I make this..its a must for diwali in my family..looks yumm
Awesome ! Looks yum
New to me…Looks delicious..
Thank you very much for this great recipe.I am preparing this regularly for many years during Deepavali.Now a days children are not aware of our traditional dishes which is tasty ,
nutritious,easy and healthy,We are also waiting for kara appam and deepavali marundhu recipe
Never thought of making sweets with steamed dal. looks yummy , gonna try for this deepawali
Wow I have never tasted this…
Delicious okkarais,love to get a bowl rite now.
Wow, its a cross between paruppu usli and paruppu payasam!
yummmyyyyyyyy
We r from Tirunelvelly , we make it a little differently
Cook the kadalaiparippu , then grind it along with jaggery
Place the ground mixture in a heavy bottomed kadai , add gingerly oil and keep stirring.
Usha Viswanathan
Malaysia
My native place is Tirunelveli and my mother regularly prepares this dish for Diwali. Thanks for sharing. Your site has become one of my go-to sites for recipes :-).
Diwali started in a grand way with d help of ur okkarai recipe. It came out really well :):)Prepared it for d first tym being a tirunelvelli dil.
Dear Padhus,
You must be knowing me, as I am one of those privileged fans of you to subscribed to your posts.

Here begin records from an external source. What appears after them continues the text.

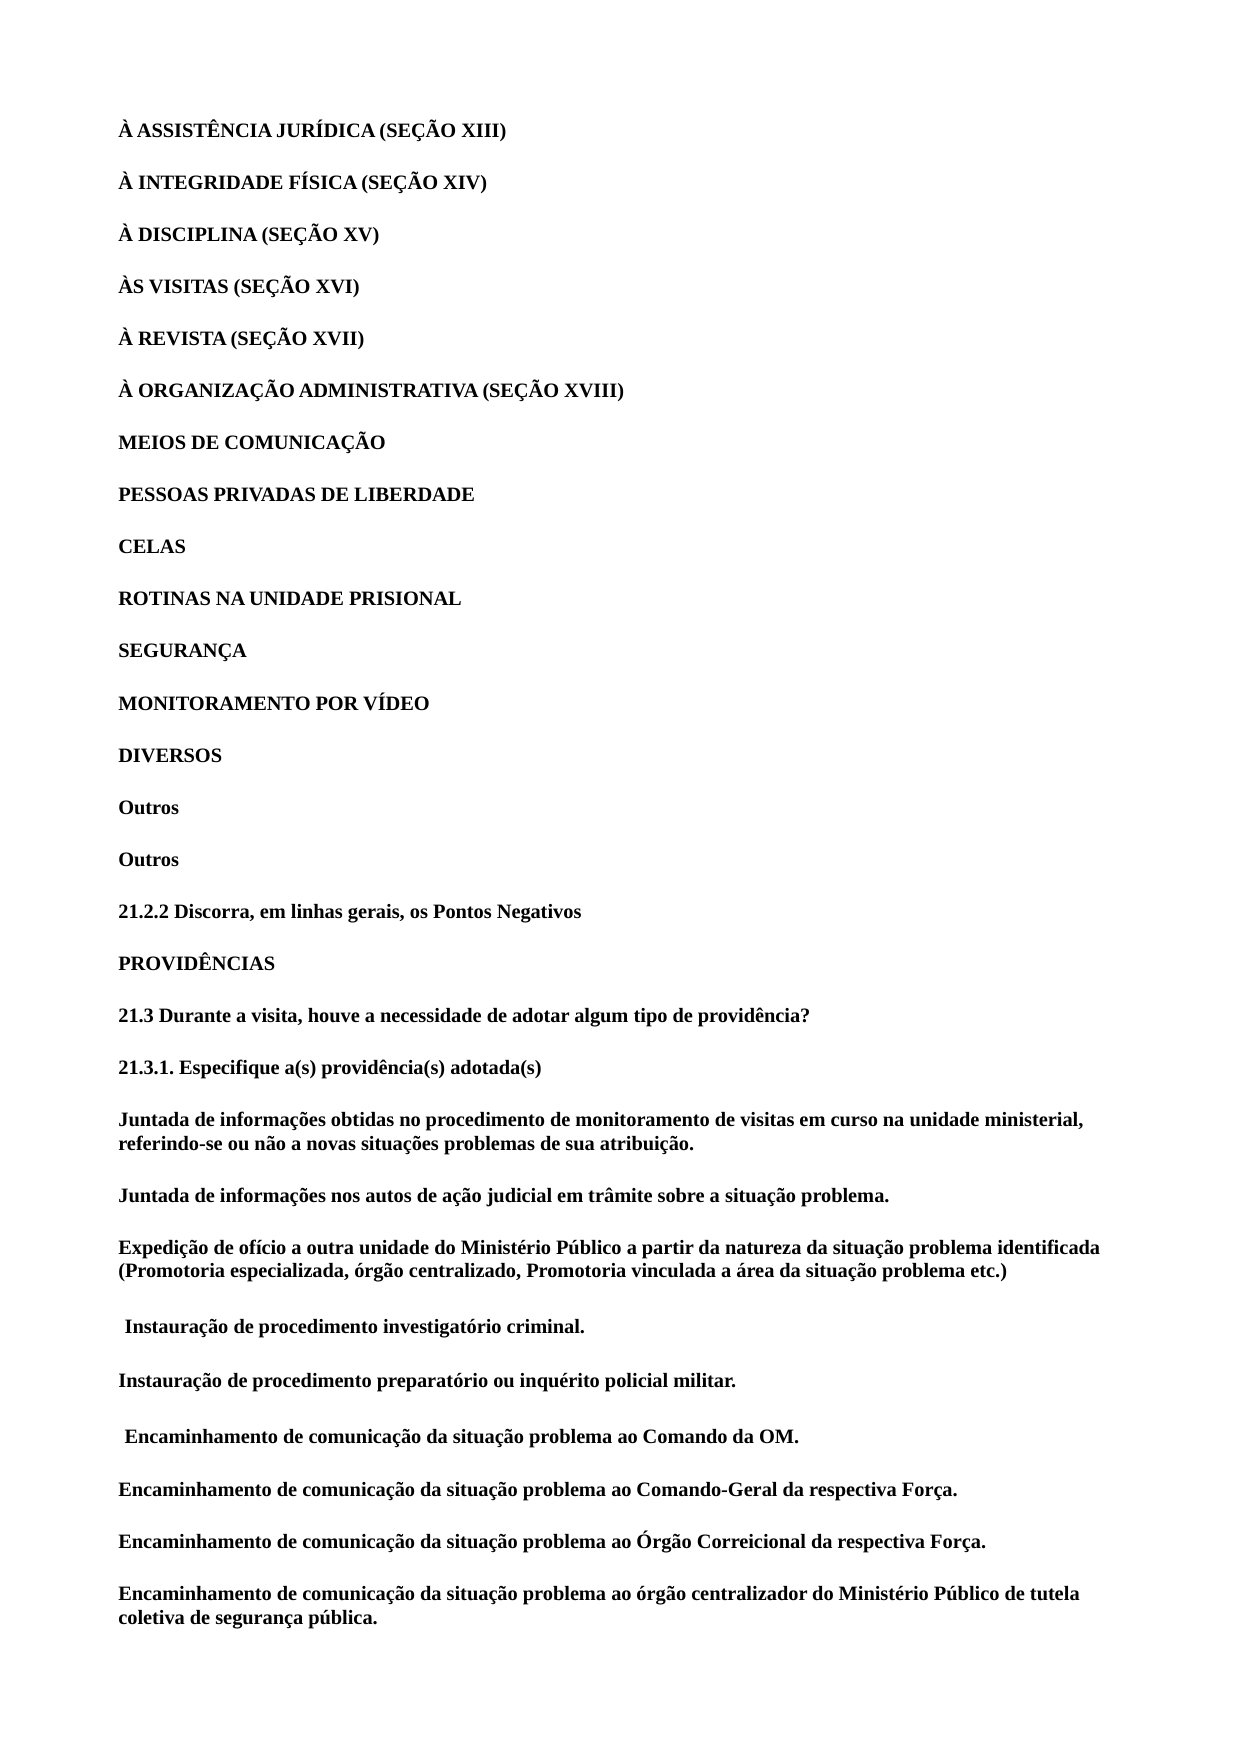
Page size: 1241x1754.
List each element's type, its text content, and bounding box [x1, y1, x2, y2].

table_cell À ASSISTÊNCIA JURÍDICA (SEÇÃO XIII) À INTEGRIDADE FÍSICA (SEÇÃO XIV) À DISCIPLINA (SEÇÃO XV) ÀS VISITAS (SEÇÃO XVI) À REVISTA (SEÇÃO XVII) À ORGANIZAÇÃO ADMINISTRATIVA (SEÇÃO XVIII) MEIOS DE COMUNICAÇÃO PESSOAS PRIVADAS DE LIBERDADE CELAS ROTINAS NA UNIDADE PRISIONAL SEGURANÇA MONITORAMENTO POR VÍDEO DIVERSOS Outros Outros 21.2.2 Discorra, em linhas gerais, os Pontos Negativos PROVIDÊNCIAS 21.3 Durante a visita, houve a necessidade de adotar algum tipo de providência? 21.3.1. Especifique a(s) providência(s) adotada(s) Juntada de informações obtidas no procedimento de monitoramento de visitas em curso na unidade ministerial, referindo-se ou não a novas situações problemas de sua atribuição. Juntada de informações nos autos de ação judicial em trâmite sobre a situação problema. Expedição de ofício a outra unidade do Ministério Público a partir da natureza da situação problema identificada (Promotoria especializada, órgão centralizado, Promotoria vinculada a área da situação problema etc.) Instauração de procedimento investigatório criminal. Instauração de procedimento preparatório ou inquérito policial militar. Encaminhamento de comunicação da situação problema ao Comando da OM. Encaminhamento de comunicação da situação problema ao Comando-Geral da respectiva Força. Encaminhamento de comunicação da situação problema ao Órgão Correicional da respectiva Força. Encaminhamento de comunicação da situação problema ao órgão centralizador do Ministério Público de tutela coletiva de segurança pública. [118, 118, 1122, 1628]
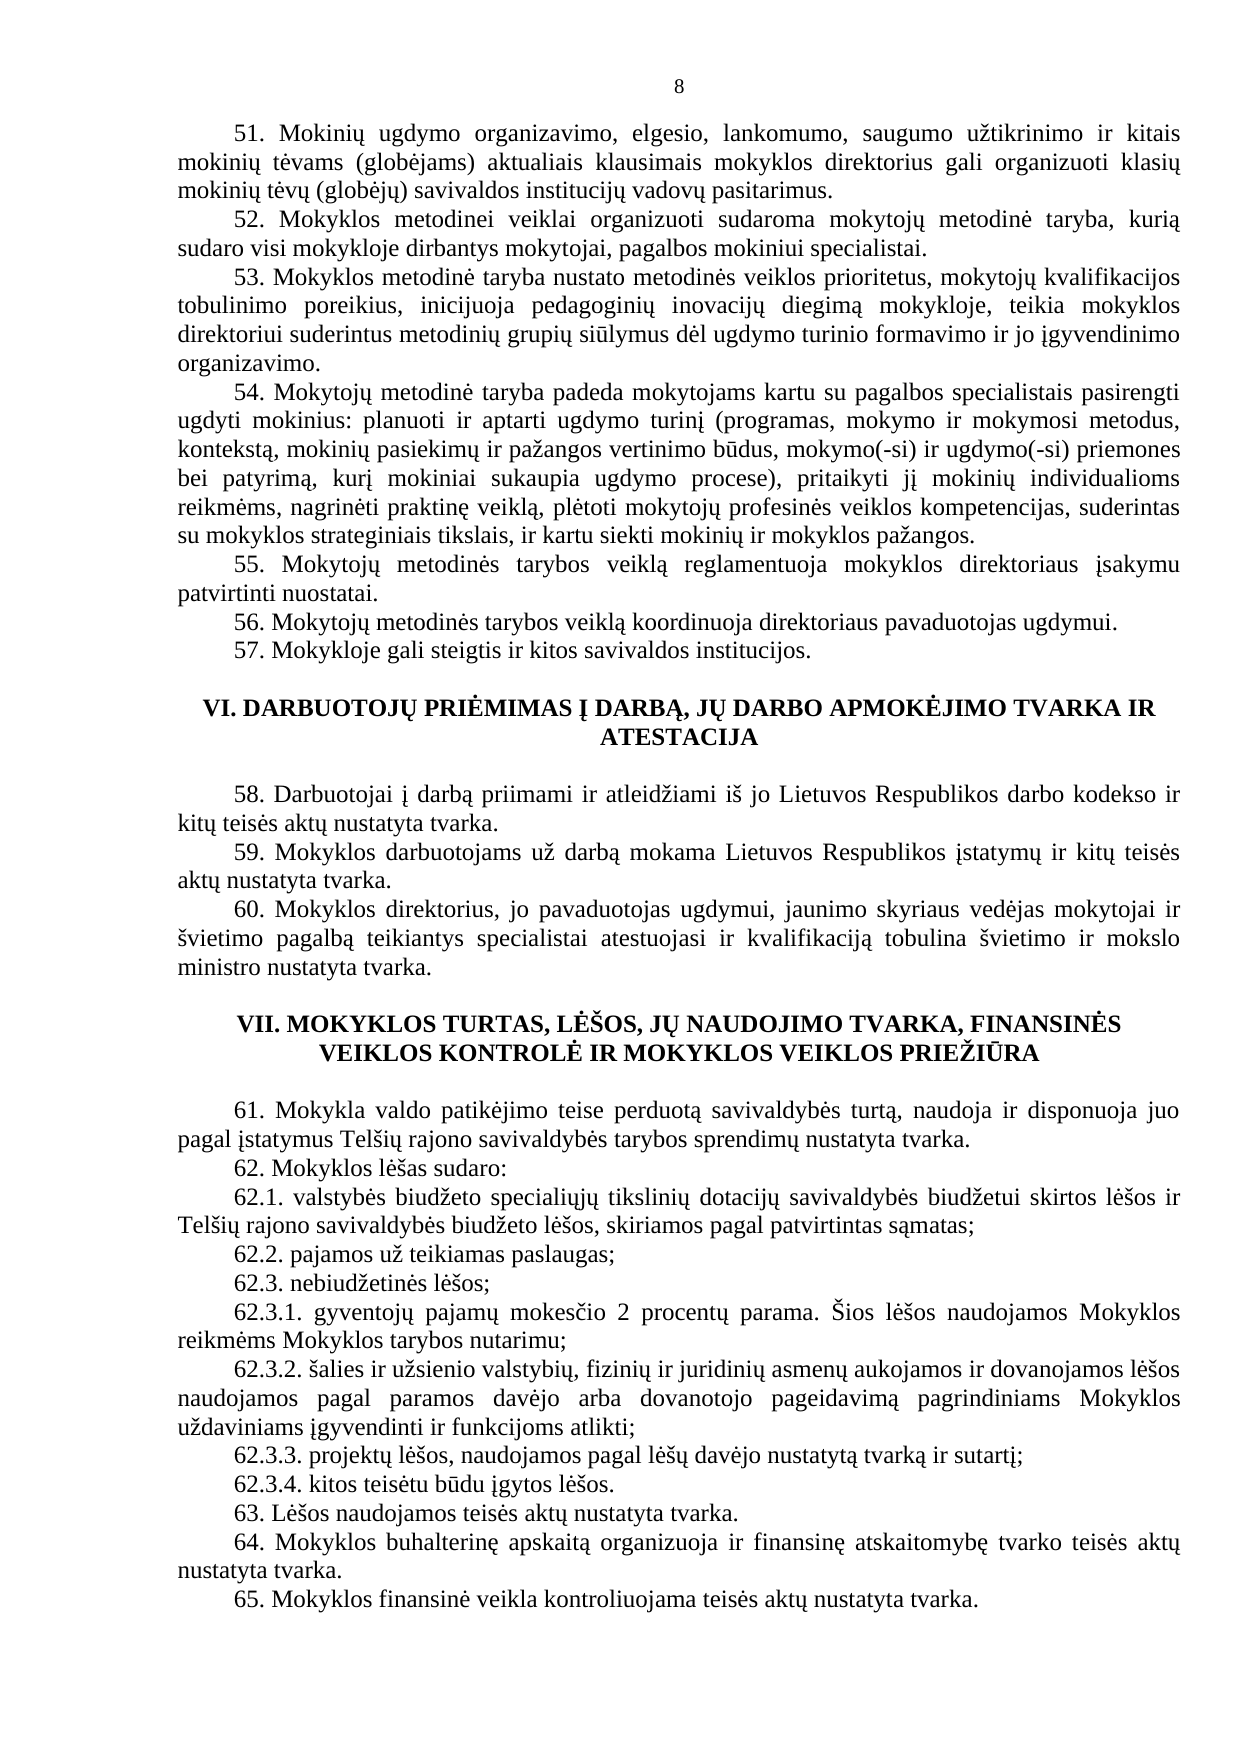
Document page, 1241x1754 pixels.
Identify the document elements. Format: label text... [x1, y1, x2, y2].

text 53. Mokyklos metodinė taryba nustato metodinės veiklos prioritetus, mokytojų kvalifikacijos tobulinimo poreikius, inicijuoja pedagoginių inovacijų diegimą mokykloje, teikia mokyklos direktoriui suderintus metodinių grupių siūlymus dėl ugdymo turinio formavimo ir jo įgyvendinimo organizavimo. [177, 262, 1181, 377]
text 52. Mokyklos metodinei veiklai organizuoti sudaroma mokytojų metodinė taryba, kurią sudaro visi mokykloje dirbantys mokytojai, pagalbos mokiniui specialistai. [177, 204, 1181, 262]
text 62.2. pajamos už teikiamas paslaugas; [177, 1239, 1181, 1268]
text 62.1. valstybės biudžeto specialiųjų tikslinių dotacijų savivaldybės biudžetui skirtos lėšos ir Telšių rajono savivaldybės biudžeto lėšos, skiriamos pagal patvirtintas sąmatas; [177, 1182, 1181, 1239]
text 65. Mokyklos finansinė veikla kontroliuojama teisės aktų nustatyta tvarka. [177, 1584, 1181, 1613]
text 57. Mokykloje gali steigtis ir kitos savivaldos institucijos. [177, 636, 1181, 664]
text 59. Mokyklos darbuotojams už darbą mokama Lietuvos Respublikos įstatymų ir kitų teisės aktų nustatyta tvarka. [177, 837, 1181, 894]
text 62.3.4. kitos teisėtu būdu įgytos lėšos. [177, 1469, 1181, 1498]
text 62. Mokyklos lėšas sudaro: [177, 1153, 1181, 1182]
text 62.3.1. gyventojų pajamų mokesčio 2 procentų parama. Šios lėšos naudojamos Mokyklos reikmėms Mokyklos tarybos nutarimu; [177, 1297, 1181, 1354]
text VI. DARBUOTOJŲ PRIĖMIMAS Į DARBĄ, JŲ DARBO APMOKĖJIMO TVARKA IR ATESTACIJA [177, 693, 1181, 751]
text 62.3. nebiudžetinės lėšos; [177, 1268, 1181, 1297]
text 63. Lėšos naudojamos teisės aktų nustatyta tvarka. [177, 1498, 1181, 1527]
text VII. MOKYKLOS TURTAS, LĖŠOS, JŲ NAUDOJIMO TVARKA, FINANSINĖS VEIKLOS KONTROLĖ IR MOKYKLOS VEIKLOS PRIEŽIŪRA [177, 1009, 1181, 1067]
text 62.3.2. šalies ir užsienio valstybių, fizinių ir juridinių asmenų aukojamos ir dovanojamos lėšos naudojamos pagal paramos davėjo arba dovanotojo pageidavimą pagrindiniams Mokyklos uždaviniams įgyvendinti ir funkcijoms atlikti; [177, 1354, 1181, 1441]
text 62.3.3. projektų lėšos, naudojamos pagal lėšų davėjo nustatytą tvarką ir sutartį; [177, 1441, 1181, 1469]
text 61. Mokykla valdo patikėjimo teise perduotą savivaldybės turtą, naudoja ir disponuoja juo pagal įstatymus Telšių rajono savivaldybės tarybos sprendimų nustatyta tvarka. [177, 1096, 1181, 1153]
text 58. Darbuotojai į darbą priimami ir atleidžiami iš jo Lietuvos Respublikos darbo kodekso ir kitų teisės aktų nustatyta tvarka. [177, 779, 1181, 837]
text 54. Mokytojų metodinė taryba padeda mokytojams kartu su pagalbos specialistais pasirengti ugdyti mokinius: planuoti ir aptarti ugdymo turinį (programas, mokymo ir mokymosi metodus, kontekstą, mokinių pasiekimų ir pažangos vertinimo būdus, mokymo(-si) ir ugdymo(-si) priemones bei patyrimą, kurį mokiniai sukaupia ugdymo procese), pritaikyti jį mokinių individualioms reikmėms, nagrinėti praktinę veiklą, plėtoti mokytojų profesinės veiklos kompetencijas, suderintas su mokyklos strateginiais tikslais, ir kartu siekti mokinių ir mokyklos pažangos. [177, 377, 1181, 549]
text 51. Mokinių ugdymo organizavimo, elgesio, lankomumo, saugumo užtikrinimo ir kitais mokinių tėvams (globėjams) aktualiais klausimais mokyklos direktorius gali organizuoti klasių mokinių tėvų (globėjų) savivaldos institucijų vadovų pasitarimus. [177, 118, 1181, 204]
text 64. Mokyklos buhalterinę apskaitą organizuoja ir finansinę atskaitomybę tvarko teisės aktų nustatyta tvarka. [177, 1527, 1181, 1584]
text 55. Mokytojų metodinės tarybos veiklą reglamentuoja mokyklos direktoriaus įsakymu patvirtinti nuostatai. [177, 549, 1181, 607]
text 60. Mokyklos direktorius, jo pavaduotojas ugdymui, jaunimo skyriaus vedėjas mokytojai ir švietimo pagalbą teikiantys specialistai atestuojasi ir kvalifikaciją tobulina švietimo ir mokslo ministro nustatyta tvarka. [177, 894, 1181, 981]
text 56. Mokytojų metodinės tarybos veiklą koordinuoja direktoriaus pavaduotojas ugdymui. [177, 607, 1181, 636]
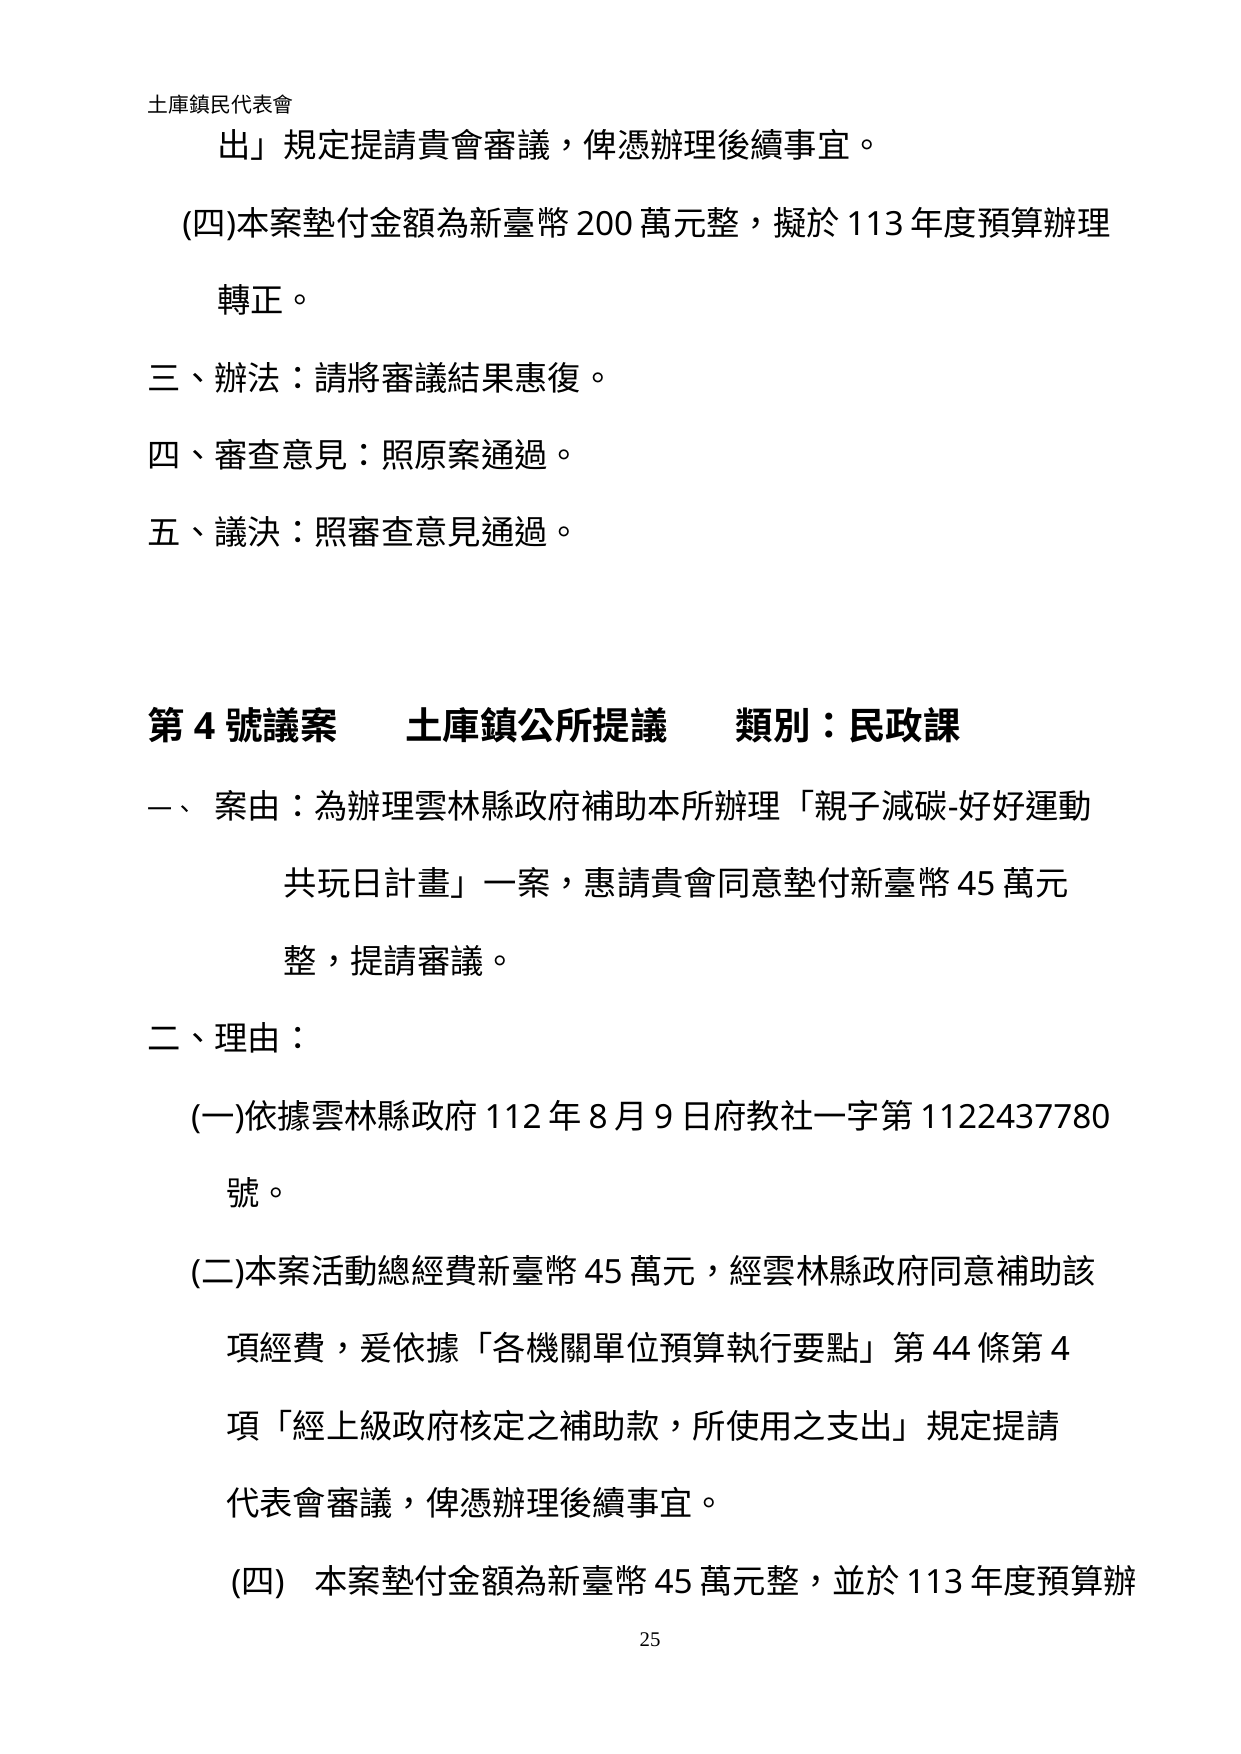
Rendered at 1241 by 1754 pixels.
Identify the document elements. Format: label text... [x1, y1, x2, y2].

text 四、審查意見：照原案通過。 [148, 429, 1152, 477]
text 號。 [148, 1167, 1152, 1215]
text 轉正。 [148, 274, 1152, 322]
text (二)本案活動總經費新臺幣45萬元，經雲林縣政府同意補助該 [148, 1244, 1152, 1293]
text 第 4 號議案 土庫鎮公所提議 類別：民政課 [148, 696, 1152, 750]
text 項經費，爰依據「各機關單位預算執行要點」第44條第4 [148, 1322, 1152, 1371]
text 項「經上級政府核定之補助款，所使用之支出」規定提請 [148, 1400, 1152, 1448]
text 代表會審議，俾憑辦理後續事宜。 [148, 1477, 1152, 1525]
list 共玩日計畫」一案，惠請貴會同意墊付新臺幣45萬元 [148, 857, 1152, 906]
list 本案墊付金額為新臺幣45萬元整，並於113年度預算辦 [231, 1554, 1152, 1603]
text 出」規定提請貴會審議，俾憑辦理後續事宜。 [148, 119, 1152, 167]
list 整，提請審議。 [148, 935, 1152, 983]
text (一)依據雲林縣政府112年8月9日府教社一字第1122437780 [148, 1089, 1152, 1138]
text (四)本案墊付金額為新臺幣200萬元整，擬於113年度預算辦理 [148, 196, 1152, 245]
text 五、議決：照審查意見通過。 [148, 506, 1152, 554]
list 案由：為辦理雲林縣政府補助本所辦理「親子減碳-好好運動 [148, 779, 1152, 828]
text 二、理由： [148, 1012, 1152, 1060]
text 三、辦法：請將審議結果惠復。 [148, 351, 1152, 399]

This Okkari is actually originated from, Palakadu ( Tamil ) Brahmin, as I am one of them and my grandma taught this to my mom. And she is 81 and any of her d-in -laws yet to learn. Eating my mother s preparation is special. I would like to invite you to my house to eat and learn other Palakattu brahmin recipe. I read your recipe hear its grt too.
Hello padhu my mother from tihirunelveli and my father Madurai. My paternal grandmother exactly makes as you do. I used to try different combination every year. This year I tried yours. Nice came out well jeyashree raghavan
Tried it today for my son's birthday. Came out splendidly. Thanks for the recipe.
Thanks for your wonderful recipes… In my 3 years married life I never cooked well… But now I've tried most of your recipes and got appreciation from my husb.. Thanks again…
My mother-in-law uses rice & Chenna Dal. Do you have that revioe?